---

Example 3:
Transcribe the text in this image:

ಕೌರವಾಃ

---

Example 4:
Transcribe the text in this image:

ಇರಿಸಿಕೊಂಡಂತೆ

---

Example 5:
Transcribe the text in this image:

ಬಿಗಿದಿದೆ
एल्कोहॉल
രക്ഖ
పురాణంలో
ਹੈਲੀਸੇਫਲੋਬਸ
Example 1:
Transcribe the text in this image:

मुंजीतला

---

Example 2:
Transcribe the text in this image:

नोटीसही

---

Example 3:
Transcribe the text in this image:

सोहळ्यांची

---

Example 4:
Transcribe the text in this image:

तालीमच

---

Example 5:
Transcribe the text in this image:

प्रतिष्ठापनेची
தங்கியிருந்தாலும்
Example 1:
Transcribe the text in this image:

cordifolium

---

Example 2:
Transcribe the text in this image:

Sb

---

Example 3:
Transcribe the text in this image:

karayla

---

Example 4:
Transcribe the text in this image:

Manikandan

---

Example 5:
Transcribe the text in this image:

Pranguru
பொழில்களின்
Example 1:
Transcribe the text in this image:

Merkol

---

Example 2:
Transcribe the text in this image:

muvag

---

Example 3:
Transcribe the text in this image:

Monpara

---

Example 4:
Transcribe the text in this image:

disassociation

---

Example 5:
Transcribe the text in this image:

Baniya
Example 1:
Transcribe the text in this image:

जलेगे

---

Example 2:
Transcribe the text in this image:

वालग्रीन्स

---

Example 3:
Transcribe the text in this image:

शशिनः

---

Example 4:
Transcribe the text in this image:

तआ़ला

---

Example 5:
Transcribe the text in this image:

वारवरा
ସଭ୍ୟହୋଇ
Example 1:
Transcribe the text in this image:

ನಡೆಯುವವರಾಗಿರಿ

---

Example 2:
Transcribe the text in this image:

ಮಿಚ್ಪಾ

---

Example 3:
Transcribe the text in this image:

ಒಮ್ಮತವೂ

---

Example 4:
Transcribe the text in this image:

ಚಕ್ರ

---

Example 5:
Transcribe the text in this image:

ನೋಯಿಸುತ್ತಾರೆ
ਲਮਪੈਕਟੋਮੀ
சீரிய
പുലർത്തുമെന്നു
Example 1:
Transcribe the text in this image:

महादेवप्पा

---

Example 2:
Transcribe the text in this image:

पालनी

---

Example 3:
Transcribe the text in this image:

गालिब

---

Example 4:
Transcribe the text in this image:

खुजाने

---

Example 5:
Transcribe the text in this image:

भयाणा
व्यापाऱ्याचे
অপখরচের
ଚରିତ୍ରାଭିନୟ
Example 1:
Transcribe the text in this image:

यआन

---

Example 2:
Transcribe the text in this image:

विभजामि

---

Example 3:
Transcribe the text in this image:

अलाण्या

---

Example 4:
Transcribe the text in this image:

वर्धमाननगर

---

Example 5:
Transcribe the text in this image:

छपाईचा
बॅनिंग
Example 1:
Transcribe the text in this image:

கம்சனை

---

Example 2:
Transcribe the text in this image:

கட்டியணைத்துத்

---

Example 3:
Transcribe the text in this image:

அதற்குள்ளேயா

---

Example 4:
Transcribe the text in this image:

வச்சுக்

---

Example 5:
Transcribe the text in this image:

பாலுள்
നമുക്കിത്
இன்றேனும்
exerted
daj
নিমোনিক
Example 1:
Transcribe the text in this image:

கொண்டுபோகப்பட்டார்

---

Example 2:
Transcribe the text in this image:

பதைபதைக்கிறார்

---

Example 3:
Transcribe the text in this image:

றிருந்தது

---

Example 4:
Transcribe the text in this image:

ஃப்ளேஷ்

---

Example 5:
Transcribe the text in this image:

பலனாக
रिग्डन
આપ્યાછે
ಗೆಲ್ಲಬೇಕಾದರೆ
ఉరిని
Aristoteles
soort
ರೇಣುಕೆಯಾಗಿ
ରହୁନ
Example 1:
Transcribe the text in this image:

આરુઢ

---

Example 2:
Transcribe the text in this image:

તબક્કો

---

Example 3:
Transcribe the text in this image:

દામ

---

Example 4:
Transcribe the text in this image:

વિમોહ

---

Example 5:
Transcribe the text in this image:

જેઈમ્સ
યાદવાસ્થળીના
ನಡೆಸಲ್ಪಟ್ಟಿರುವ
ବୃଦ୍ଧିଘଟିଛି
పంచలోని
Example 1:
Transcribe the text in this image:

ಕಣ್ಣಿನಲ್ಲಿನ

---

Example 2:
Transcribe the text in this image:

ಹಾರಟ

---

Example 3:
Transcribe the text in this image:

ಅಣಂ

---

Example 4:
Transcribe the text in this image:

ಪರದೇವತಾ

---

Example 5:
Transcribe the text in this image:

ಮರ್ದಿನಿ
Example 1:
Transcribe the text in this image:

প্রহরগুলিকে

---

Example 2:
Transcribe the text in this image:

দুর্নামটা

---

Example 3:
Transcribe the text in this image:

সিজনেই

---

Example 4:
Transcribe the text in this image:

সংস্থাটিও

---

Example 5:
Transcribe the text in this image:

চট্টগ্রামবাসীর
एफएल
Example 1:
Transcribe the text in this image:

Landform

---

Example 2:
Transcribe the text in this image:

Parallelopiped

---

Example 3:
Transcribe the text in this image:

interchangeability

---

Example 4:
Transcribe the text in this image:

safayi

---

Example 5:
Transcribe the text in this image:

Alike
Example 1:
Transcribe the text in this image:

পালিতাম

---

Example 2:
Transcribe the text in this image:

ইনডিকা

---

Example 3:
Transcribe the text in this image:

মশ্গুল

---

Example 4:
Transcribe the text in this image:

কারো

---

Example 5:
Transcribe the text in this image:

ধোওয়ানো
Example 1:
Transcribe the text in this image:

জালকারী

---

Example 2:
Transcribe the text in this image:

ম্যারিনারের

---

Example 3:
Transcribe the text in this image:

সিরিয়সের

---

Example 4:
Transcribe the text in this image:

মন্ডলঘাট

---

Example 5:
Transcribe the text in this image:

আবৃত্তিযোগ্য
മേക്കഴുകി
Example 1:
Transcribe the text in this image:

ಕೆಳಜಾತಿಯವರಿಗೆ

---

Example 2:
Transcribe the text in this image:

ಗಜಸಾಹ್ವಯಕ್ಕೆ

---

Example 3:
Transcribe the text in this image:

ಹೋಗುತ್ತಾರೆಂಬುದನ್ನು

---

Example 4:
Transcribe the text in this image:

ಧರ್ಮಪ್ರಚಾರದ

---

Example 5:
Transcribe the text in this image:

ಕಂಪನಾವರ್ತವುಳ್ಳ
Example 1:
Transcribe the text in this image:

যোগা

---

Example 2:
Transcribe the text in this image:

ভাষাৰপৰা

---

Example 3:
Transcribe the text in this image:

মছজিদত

-*-

YOUR OBJECTIVE |
Reproduce the listing above word for word.

EXPECTED ANSWER |
---

Example 3:
Transcribe the text in this image:

ಕೌರವಾಃ

---

Example 4:
Transcribe the text in this image:

ಇರಿಸಿಕೊಂಡಂತೆ

---

Example 5:
Transcribe the text in this image:

ಬಿಗಿದಿದೆ
एल्कोहॉल
രക്ഖ
పురాణంలో
ਹੈਲੀਸੇਫਲੋਬਸ
Example 1:
Transcribe the text in this image:

मुंजीतला

---

Example 2:
Transcribe the text in this image:

नोटीसही

---

Example 3:
Transcribe the text in this image:

सोहळ्यांची

---

Example 4:
Transcribe the text in this image:

तालीमच

---

Example 5:
Transcribe the text in this image:

प्रतिष्ठापनेची
தங்கியிருந்தாலும்
Example 1:
Transcribe the text in this image:

cordifolium

---

Example 2:
Transcribe the text in this image:

Sb

---

Example 3:
Transcribe the text in this image:

karayla

---

Example 4:
Transcribe the text in this image:

Manikandan

---

Example 5:
Transcribe the text in this image:

Pranguru
பொழில்களின்
Example 1:
Transcribe the text in this image:

Merkol

---

Example 2:
Transcribe the text in this image:

muvag

---

Example 3:
Transcribe the text in this image:

Monpara

---

Example 4:
Transcribe the text in this image:

disassociation

---

Example 5:
Transcribe the text in this image:

Baniya
Example 1:
Transcribe the text in this image:

जलेगे

---

Example 2:
Transcribe the text in this image:

वालग्रीन्स

---

Example 3:
Transcribe the text in this image:

शशिनः

---

Example 4:
Transcribe the text in this image:

तआ़ला

---

Example 5:
Transcribe the text in this image:

वारवरा
ସଭ୍ୟହୋଇ
Example 1:
Transcribe the text in this image:

ನಡೆಯುವವರಾಗಿರಿ

---

Example 2:
Transcribe the text in this image:

ಮಿಚ್ಪಾ

---

Example 3:
Transcribe the text in this image:

ಒಮ್ಮತವೂ

---

Example 4:
Transcribe the text in this image:

ಚಕ್ರ

---

Example 5:
Transcribe the text in this image:

ನೋಯಿಸುತ್ತಾರೆ
ਲਮਪੈਕਟੋਮੀ
சீரிய
പുലർത്തുമെന്നു
Example 1:
Transcribe the text in this image:

महादेवप्पा

---

Example 2:
Transcribe the text in this image:

पालनी

---

Example 3:
Transcribe the text in this image:

गालिब

---

Example 4:
Transcribe the text in this image:

खुजाने

---

Example 5:
Transcribe the text in this image:

भयाणा
व्यापाऱ्याचे
অপখরচের
ଚରିତ୍ରାଭିନୟ
Example 1:
Transcribe the text in this image:

यआन

---

Example 2:
Transcribe the text in this image:

विभजामि

---

Example 3:
Transcribe the text in this image:

अलाण्या

---

Example 4:
Transcribe the text in this image:

वर्धमाननगर

---

Example 5:
Transcribe the text in this image:

छपाईचा
बॅनिंग
Example 1:
Transcribe the text in this image:

கம்சனை

---

Example 2:
Transcribe the text in this image:

கட்டியணைத்துத்

---

Example 3:
Transcribe the text in this image:

அதற்குள்ளேயா

---

Example 4:
Transcribe the text in this image:

வச்சுக்

---

Example 5:
Transcribe the text in this image:

பாலுள்
നമുക്കിത്
இன்றேனும்
exerted
daj
নিমোনিক
Example 1:
Transcribe the text in this image:

கொண்டுபோகப்பட்டார்

---

Example 2:
Transcribe the text in this image:

பதைபதைக்கிறார்

---

Example 3:
Transcribe the text in this image:

றிருந்தது

---

Example 4:
Transcribe the text in this image:

ஃப்ளேஷ்

---

Example 5:
Transcribe the text in this image:

பலனாக
रिग्डन
આપ્યાછે
ಗೆಲ್ಲಬೇಕಾದರೆ
ఉరిని
Aristoteles
soort
ರೇಣುಕೆಯಾಗಿ
ରହୁନ
Example 1:
Transcribe the text in this image:

આરુઢ

---

Example 2:
Transcribe the text in this image:

તબક્કો

---

Example 3:
Transcribe the text in this image:

દામ

---

Example 4:
Transcribe the text in this image:

વિમોહ

---

Example 5:
Transcribe the text in this image:

જેઈમ્સ
યાદવાસ્થળીના
ನಡೆಸಲ್ಪಟ್ಟಿರುವ
ବୃଦ୍ଧିଘଟିଛି
పంచలోని
Example 1:
Transcribe the text in this image:

ಕಣ್ಣಿನಲ್ಲಿನ

---

Example 2:
Transcribe the text in this image:

ಹಾರಟ

---

Example 3:
Transcribe the text in this image:

ಅಣಂ

---

Example 4:
Transcribe the text in this image:

ಪರದೇವತಾ

---

Example 5:
Transcribe the text in this image:

ಮರ್ದಿನಿ
Example 1:
Transcribe the text in this image:

প্রহরগুলিকে

---

Example 2:
Transcribe the text in this image:

দুর্নামটা

---

Example 3:
Transcribe the text in this image:

সিজনেই

---

Example 4:
Transcribe the text in this image:

সংস্থাটিও

---

Example 5:
Transcribe the text in this image:

চট্টগ্রামবাসীর
एफएल
Example 1:
Transcribe the text in this image:

Landform

---

Example 2:
Transcribe the text in this image:

Parallelopiped

---

Example 3:
Transcribe the text in this image:

interchangeability

---

Example 4:
Transcribe the text in this image:

safayi

---

Example 5:
Transcribe the text in this image:

Alike
Example 1:
Transcribe the text in this image:

পালিতাম

---

Example 2:
Transcribe the text in this image:

ইনডিকা

---

Example 3:
Transcribe the text in this image:

মশ্গুল

---

Example 4:
Transcribe the text in this image:

কারো

---

Example 5:
Transcribe the text in this image:

ধোওয়ানো
Example 1:
Transcribe the text in this image:

জালকারী

---

Example 2:
Transcribe the text in this image:

ম্যারিনারের

---

Example 3:
Transcribe the text in this image:

সিরিয়সের

---

Example 4:
Transcribe the text in this image:

মন্ডলঘাট

---

Example 5:
Transcribe the text in this image:

আবৃত্তিযোগ্য
മേക്കഴുകി
Example 1:
Transcribe the text in this image:

ಕೆಳಜಾತಿಯವರಿಗೆ

---

Example 2:
Transcribe the text in this image:

ಗಜಸಾಹ್ವಯಕ್ಕೆ

---

Example 3:
Transcribe the text in this image:

ಹೋಗುತ್ತಾರೆಂಬುದನ್ನು

---

Example 4:
Transcribe the text in this image:

ಧರ್ಮಪ್ರಚಾರದ

---

Example 5:
Transcribe the text in this image:

ಕಂಪನಾವರ್ತವುಳ್ಳ
Example 1:
Transcribe the text in this image:

যোগা

---

Example 2:
Transcribe the text in this image:

ভাষাৰপৰা

---

Example 3:
Transcribe the text in this image:

মছজিদত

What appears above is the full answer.